“I was one of the fortunate few who survived.”

That was my reply to my friends who came to see me in my latest performance, before the country was plunged into a national lockdown. They could not believe I was the same person.

When I was sixteen years old, I was diagnosed with anorexia. To me, it was not a surprise in the slightest as I knew something was happening to me. I found my appetite was diminishing, my temper was shortened and my lust for life was non-existent.

I had always been a shy and quiet, what you may consider geeky child, who loved online gaming. However, the stress of GCSEs, and underachieving, along with the bereavement and loss of friends at school began to pile up, and the weight on my shoulders kept increasing as time went on and I began to negatively compare myself to others.

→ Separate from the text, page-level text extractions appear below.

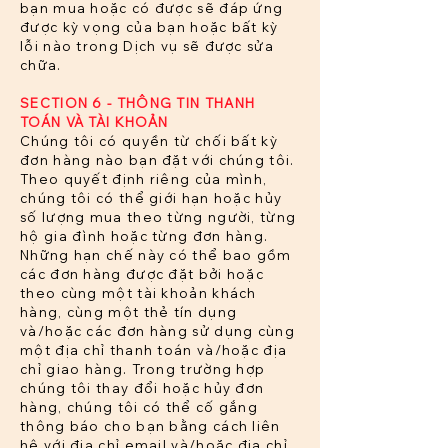
bạn mua hoặc có được sẽ đáp ứng
được kỳ vọng của bạn hoặc bất kỳ
lỗi nào trong Dịch vụ sẽ được sửa
chữa.
SECTION 6 - THÔNG TIN THANH
TOÁN VÀ TÀI KHOẢN
Chúng tôi có quyền từ chối bất kỳ
đơn hàng nào bạn đặt với chúng tôi.
Theo quyết định riêng của mình,
chúng tôi có thể giới hạn hoặc hủy
số lượng mua theo từng người, từng
hộ gia đình hoặc từng đơn hàng.
Những hạn chế này có thể bao gồm
các đơn hàng được đặt bởi hoặc
theo cùng một tài khoản khách
hàng, cùng một thẻ tín dụng
và/hoặc các đơn hàng sử dụng cùng
một địa chỉ thanh toán và/hoặc địa
chỉ giao hàng. Trong trường hợp
chúng tôi thay đổi hoặc hủy đơn
hàng, chúng tôi có thể cố gắng
thông báo cho bạn bằng cách liên
hệ với địa chỉ email và/hoặc địa chỉ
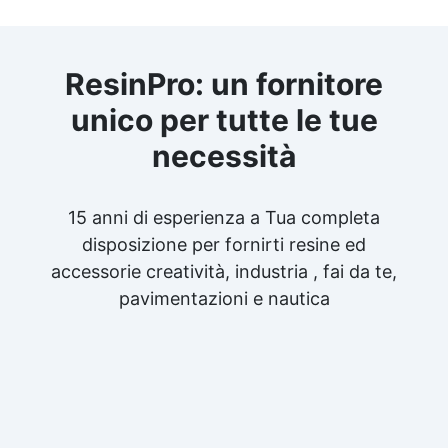
ResinPro: un fornitore
unico per tutte le tue
necessità
15 anni di esperienza a Tua completa
disposizione per fornirti resine ed
accessorie creatività, industria , fai da te,
pavimentazioni e nautica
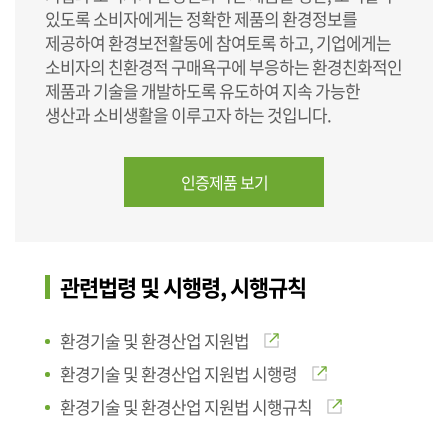
있도록 소비자에게는 정확한 제품의 환경정보를
제공하여 환경보전활동에 참여토록 하고, 기업에게는
소비자의 친환경적 구매욕구에 부응하는 환경친화적인
제품과 기술을 개발하도록 유도하여 지속 가능한
생산과 소비생활을 이루고자 하는 것입니다.
인증제품 보기
관련법령 및 시행령, 시행규칙
환경기술 및 환경산업 지원법
환경기술 및 환경산업 지원법 시행령
환경기술 및 환경산업 지원법 시행규칙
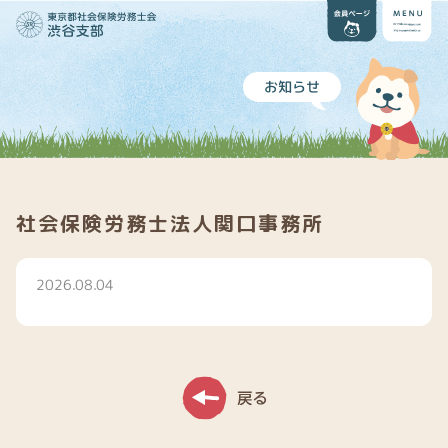
お知らせ
社会保険労務士法人関口事務所
2026.08.04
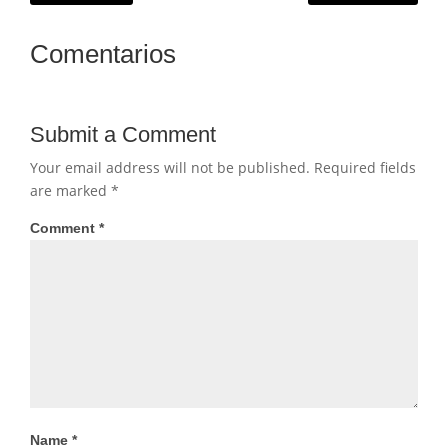
Comentarios
Submit a Comment
Your email address will not be published.
Required fields
are marked
*
Comment
*
Name
*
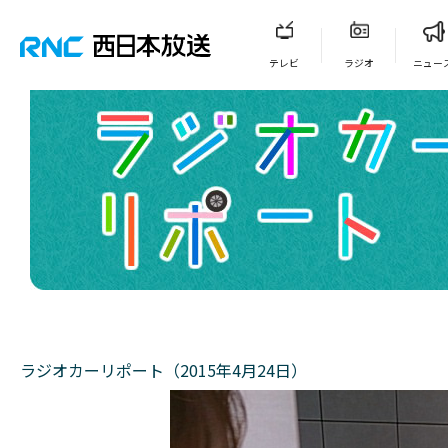
テレビ
ラジオ
ニュー
ラジオカーリポート（2015年4月24日）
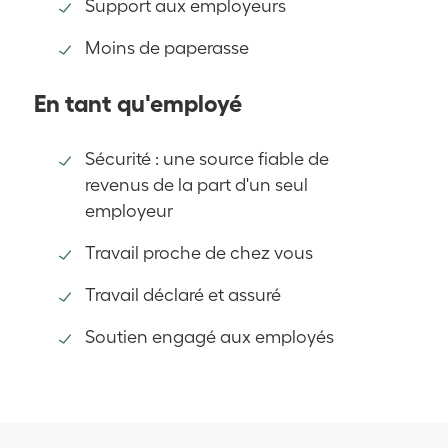
Support aux employeurs
Moins de paperasse
En tant qu'employé
Sécurité : une source fiable de
revenus de la part d'un seul
employeur
Travail proche de chez vous
Travail déclaré et assuré
Soutien engagé aux employés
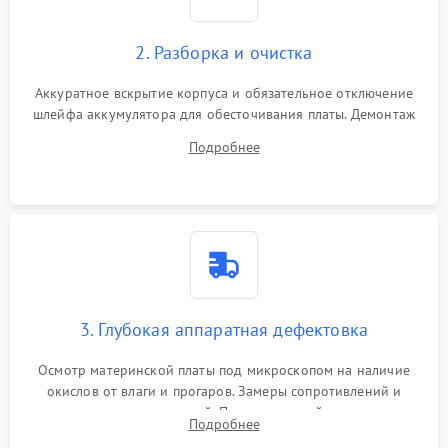
2. Разборка и очистка
Аккуратное вскрытие корпуса и обязательное отключение
шлейфа аккумулятора для обесточивания платы. Демонтаж
системы охлаждения, очистка кулера от пыли и удаление
Подробнее
высохшей термопасты с кристаллов чипов.
3. Глубокая аппаратная дефектовка
Осмотр материнской платы под микроскопом на наличие
окислов от влаги и прогаров. Замеры сопротивлений и
дежурных напряжений. Проверка цепей питания,
Подробнее
мультиконтроллера, процессора и видеочипа.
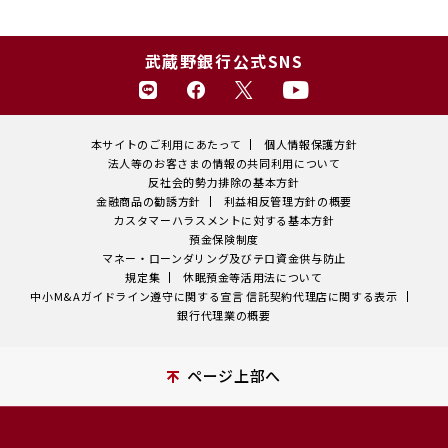
武蔵野銀行公式SNS
本サイトのご利用にあたって
個人情報保護方針
法人等のお客さまの情報の共同利用について
反社会的勢力排除の基本方針
金融商品の勧誘方針
利益相反管理方針の概要
カスタマーハラスメントに対する基本方針
預金保険制度
マネー・ローンダリング及びテロ資金供与防止
規定集
休眠預金等活用法について
中小M&Aガイドライン遵守に関する宣言
信託契約代理店に関する表示
銀行代理業の概要
ページ上部へ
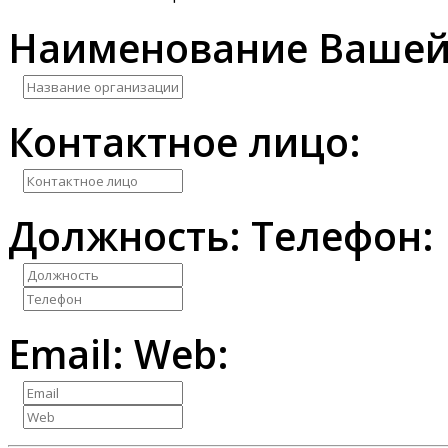
Наименование Вашей
Контактное лицо:
Должность:
Телефон:
Email:
Web:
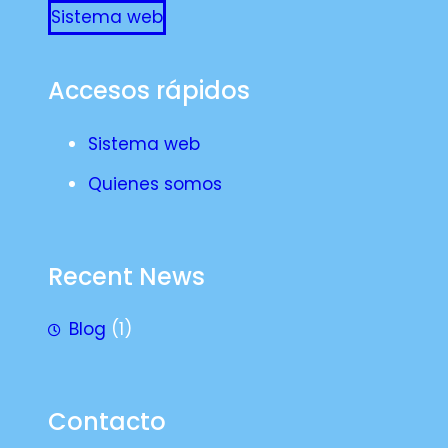
Sistema web
Accesos rápidos
Sistema web
Quienes somos
Recent News
Blog
(1)
Contacto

I developed habits such as constantly weighing myself and tracking my BMI – a technique that I learned, and wish was banned in schools. However, with the help of loving patience of my parents alongside the help of a compassionate doctor I ended up attending CAMHS.

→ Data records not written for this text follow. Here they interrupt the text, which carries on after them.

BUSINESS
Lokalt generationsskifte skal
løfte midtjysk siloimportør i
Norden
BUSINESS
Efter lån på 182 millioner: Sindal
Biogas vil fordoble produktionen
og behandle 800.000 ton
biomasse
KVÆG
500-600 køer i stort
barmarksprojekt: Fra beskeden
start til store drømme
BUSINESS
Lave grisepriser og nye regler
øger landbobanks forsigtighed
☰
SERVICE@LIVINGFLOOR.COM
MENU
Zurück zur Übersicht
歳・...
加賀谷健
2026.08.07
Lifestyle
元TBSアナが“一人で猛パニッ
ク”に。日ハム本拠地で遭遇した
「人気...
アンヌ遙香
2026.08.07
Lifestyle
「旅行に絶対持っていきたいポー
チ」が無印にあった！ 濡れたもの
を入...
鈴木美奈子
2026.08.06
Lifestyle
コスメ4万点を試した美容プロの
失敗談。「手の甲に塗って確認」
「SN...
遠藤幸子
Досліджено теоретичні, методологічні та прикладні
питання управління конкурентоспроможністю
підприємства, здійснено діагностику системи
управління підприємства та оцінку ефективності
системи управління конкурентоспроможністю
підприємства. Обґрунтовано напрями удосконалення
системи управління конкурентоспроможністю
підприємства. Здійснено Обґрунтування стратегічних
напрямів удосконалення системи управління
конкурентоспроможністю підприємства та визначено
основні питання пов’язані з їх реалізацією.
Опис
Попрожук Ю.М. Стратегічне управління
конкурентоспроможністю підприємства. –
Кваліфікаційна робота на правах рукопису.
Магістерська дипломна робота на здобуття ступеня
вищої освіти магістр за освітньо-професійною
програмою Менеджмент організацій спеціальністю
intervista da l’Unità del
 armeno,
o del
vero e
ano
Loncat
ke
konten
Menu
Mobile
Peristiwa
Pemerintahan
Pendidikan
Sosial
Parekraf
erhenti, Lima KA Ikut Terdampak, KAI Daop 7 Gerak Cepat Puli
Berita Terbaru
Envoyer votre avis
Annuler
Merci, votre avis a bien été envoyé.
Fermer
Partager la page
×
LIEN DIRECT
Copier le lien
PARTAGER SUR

I was daunted at first, scared even, of the stigma. ‘Freak’ was a mainstay in the armoury of vocabulary the kids at my school used, and I did not want their sights set upon me. But through weekly support with my dietician and therapist, by the time I was 17, I was a healthy weight and all the nasty habits I had accumulated had been replaced with great dreams and prospects.

Still, in the present day, it was not long after the aforementioned performance that I found myself cooped up in my bedroom, trying to avoid the funhouse mirrors in my bathroom and across the hall. I had to reminded myself that anorexia is about control. It was not my body that I hated, nor was it myself. It was the situation I found myself in. One that nothing or no-one could change. So, I sought out my salvation from the my initial encounter with anorexia. I sought help.

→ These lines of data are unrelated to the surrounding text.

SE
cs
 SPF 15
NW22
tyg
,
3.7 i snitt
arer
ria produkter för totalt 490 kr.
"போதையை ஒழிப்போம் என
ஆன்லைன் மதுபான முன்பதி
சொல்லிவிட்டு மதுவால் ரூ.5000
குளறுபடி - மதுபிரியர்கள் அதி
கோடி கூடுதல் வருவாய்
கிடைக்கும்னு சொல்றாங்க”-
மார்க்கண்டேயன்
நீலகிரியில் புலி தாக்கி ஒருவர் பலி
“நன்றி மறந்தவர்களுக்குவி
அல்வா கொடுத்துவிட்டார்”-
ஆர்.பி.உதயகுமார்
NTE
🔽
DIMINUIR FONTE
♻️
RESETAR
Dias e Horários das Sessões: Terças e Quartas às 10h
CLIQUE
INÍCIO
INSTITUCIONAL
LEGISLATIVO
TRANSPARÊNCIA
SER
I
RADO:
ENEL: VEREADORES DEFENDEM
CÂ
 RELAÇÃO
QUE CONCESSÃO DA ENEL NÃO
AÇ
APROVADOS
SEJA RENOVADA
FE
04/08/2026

Help is out there, and you need not go far to find it. There are brilliant charities, such as Beat, who work tirelessly to help end the suffering and stigma surrounding those with eating disorders. They were particularly helpful towards me in helping me overcome the notion that being a young man with an eating disorder made me less of a man.

While writing this article, I contacted Caroline Price – Director of Services at Beat, who said: “Eating disorders thrive in Isolation, and it is more important than ever that those with eating disorders feel supported as they cope with changes in routines, living situations and care plans – all of which have the potential to be incredibly triggering. It is not surprising that we have seen such a large increase in contact to our services, but we are prepared to support anyone unwell and in need of help at this time.”

I now find myself in a much better place. I’m surrounded by support and engaging in online learning, working towards my degree.

There is a myth that eating disorders are incurable, but this is not the case. It may take many attempts, but you can make a full recovery. It is important during these unpredictable times that we remember struggling is nothing to be ashamed of, and that help is always just a message away.